One of the things I admire most in Barack Obama is his capacity to learn from mistakes. He exercised poor leadership on health care last summer and fall, letting the debate go to Crazytown, and it cost him; had he taken greater charge of the debate, this health care bill might have had a public option, which will now have to wait for a future date. But he exercised much stronger leadership in the last two months, when everyone thought health care reform was dead. You could say it’s a wash: had he been a stronger leader back then, he wouldn’t have had to work so hard to save the plan. Would things have been different under Hillary Clinton, who said that we couldn’t afford to have a president who needed to learn on the job? Maybe, maybe not. But I’m so gratified to have a president who does know how to learn, a president who has flexibility and tenacity in equal measure. I’d rather have a president who learns on the job than one who thinks there’s nothing worth learning.

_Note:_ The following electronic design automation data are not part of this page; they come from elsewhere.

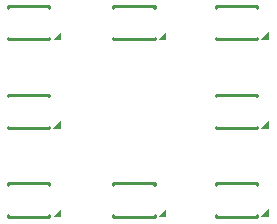
<source format=gto>
G04 Layer: TopSilkscreenLayer*
G04 EasyEDA Pro v2.2.25.6, 2024-08-18 10:38:01*
G04 Gerber Generator version 0.3*
G04 Scale: 100 percent, Rotated: No, Reflected: No*
G04 Dimensions in millimeters*
G04 Leading zeros omitted, absolute positions, 3 integers and 5 decimals*
%FSLAX35Y35*%
%MOMM*%
%ADD10C,0.254*%
G75*


G04 PolygonModel Start*
G54D10*
G01X345625Y1659999D02*
G01X695632Y1659999D01*
G01X695632Y1939994D02*
G01X345625Y1939994D01*
G01X695632Y1939994D02*
G01X695632Y1928111D01*
G01X695632Y1671881D02*
G01X695632Y1659999D01*
G01X345625Y1939994D02*
G01X345625Y1928111D01*
G01X345625Y1671881D02*
G01X345625Y1659999D01*
G01X671970Y1939994D02*
G01X683750Y1939994D01*
G01X683750Y1939994D02*
G01X695632Y1928111D01*
G36*
G01X721878Y1654995D02*
G01X791878Y1654995D01*
G01X791878Y1724995D01*
G01X721878Y1654995D01*
G37*
G01X1235624Y1659999D02*
G01X1585631Y1659999D01*
G01X1585631Y1939994D02*
G01X1235624Y1939994D01*
G01X1585631Y1939994D02*
G01X1585631Y1928111D01*
G01X1585631Y1671881D02*
G01X1585631Y1659999D01*
G01X1235624Y1939994D02*
G01X1235624Y1928111D01*
G01X1235624Y1671881D02*
G01X1235624Y1659999D01*
G01X1561968Y1939994D02*
G01X1573748Y1939994D01*
G01X1573748Y1939994D02*
G01X1585631Y1928111D01*
G36*
G01X1611876Y1654995D02*
G01X1681876Y1654995D01*
G01X1681876Y1724995D01*
G01X1611876Y1654995D01*
G37*
G01X2105622Y1659999D02*
G01X2455629Y1659999D01*
G01X2455629Y1939994D02*
G01X2105622Y1939994D01*
G01X2455629Y1939994D02*
G01X2455629Y1928111D01*
G01X2455629Y1671881D02*
G01X2455629Y1659999D01*
G01X2105622Y1939994D02*
G01X2105622Y1928111D01*
G01X2105622Y1671881D02*
G01X2105622Y1659999D01*
G01X2431966Y1939994D02*
G01X2443747Y1939994D01*
G01X2443747Y1939994D02*
G01X2455629Y1928111D01*
G36*
G01X2481875Y1654995D02*
G01X2551875Y1654995D01*
G01X2551875Y1724995D01*
G01X2481875Y1654995D01*
G37*
G01X345625Y910001D02*
G01X695632Y910001D01*
G01X695632Y1189995D02*
G01X345625Y1189995D01*
G01X695632Y1189995D02*
G01X695632Y1178113D01*
G01X695632Y921883D02*
G01X695632Y910001D01*
G01X345625Y1189995D02*
G01X345625Y1178113D01*
G01X345625Y921883D02*
G01X345625Y910001D01*
G01X671970Y1189995D02*
G01X683750Y1189995D01*
G01X683750Y1189995D02*
G01X695632Y1178113D01*
G36*
G01X721878Y904997D02*
G01X791878Y904997D01*
G01X791878Y974997D01*
G01X721878Y904997D01*
G37*
G01X2105622Y910001D02*
G01X2455629Y910001D01*
G01X2455629Y1189995D02*
G01X2105622Y1189995D01*
G01X2455629Y1189995D02*
G01X2455629Y1178113D01*
G01X2455629Y921883D02*
G01X2455629Y910001D01*
G01X2105622Y1189995D02*
G01X2105622Y1178113D01*
G01X2105622Y921883D02*
G01X2105622Y910001D01*
G01X2431966Y1189995D02*
G01X2443747Y1189995D01*
G01X2443747Y1189995D02*
G01X2455629Y1178113D01*
G36*
G01X2481875Y904997D02*
G01X2551875Y904997D01*
G01X2551875Y974997D01*
G01X2481875Y904997D01*
G37*
G01X345625Y160002D02*
G01X695632Y160002D01*
G01X695632Y439997D02*
G01X345625Y439997D01*
G01X695632Y439997D02*
G01X695632Y428114D01*
G01X695632Y171884D02*
G01X695632Y160002D01*
G01X345625Y439997D02*
G01X345625Y428114D01*
G01X345625Y171884D02*
G01X345625Y160002D01*
G01X671970Y439997D02*
G01X683750Y439997D01*
G01X683750Y439997D02*
G01X695632Y428114D01*
G36*
G01X721878Y154998D02*
G01X791878Y154998D01*
G01X791878Y224998D01*
G01X721878Y154998D01*
G37*
G01X1235624Y160002D02*
G01X1585631Y160002D01*
G01X1585631Y439997D02*
G01X1235624Y439997D01*
G01X1585631Y439997D02*
G01X1585631Y428114D01*
G01X1585631Y171884D02*
G01X1585631Y160002D01*
G01X1235624Y439997D02*
G01X1235624Y428114D01*
G01X1235624Y171884D02*
G01X1235624Y160002D01*
G01X1561968Y439997D02*
G01X1573748Y439997D01*
G01X1573748Y439997D02*
G01X1585631Y428114D01*
G36*
G01X1611876Y154998D02*
G01X1681876Y154998D01*
G01X1681876Y224998D01*
G01X1611876Y154998D01*
G37*
G01X2105622Y160002D02*
G01X2455629Y160002D01*
G01X2455629Y439997D02*
G01X2105622Y439997D01*
G01X2455629Y439997D02*
G01X2455629Y428114D01*
G01X2455629Y171884D02*
G01X2455629Y160002D01*
G01X2105622Y439997D02*
G01X2105622Y428114D01*
G01X2105622Y171884D02*
G01X2105622Y160002D01*
G01X2431966Y439997D02*
G01X2443747Y439997D01*
G01X2443747Y439997D02*
G01X2455629Y428114D01*
G36*
G01X2481875Y154998D02*
G01X2551875Y154998D01*
G01X2551875Y224998D01*
G01X2481875Y154998D01*
G37*

M02*


</source>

And Nancy Pelosi deserves great credit, too. I watched her closing speech last night and, to be honest, it was pretty dreadful. The Speaker is, ironically, not a very good speaker. But she’s apparently great behind the scenes, because she managed to hold a majority together with a few votes to spare.

As for the silly executive order that won over Bart Stupak and his caucus — an executive order that basically says that the law is the law — it seems like something out of The West Wing. I could just see Toby and Josh and Sam arguing with each other about how to win over the votes of these intransigent House members, and then Donna walks in and says something seemingly unrelated, and then a light bulb slowly goes on above Josh’s head as the camera closes in on him.

This really has been the stuff of high drama. But it’s not just about politics. This bill is going to do a great deal of good for millions of people. It’s the most significant social legislation Congress has passed in decades.

Obama just became a consequential president.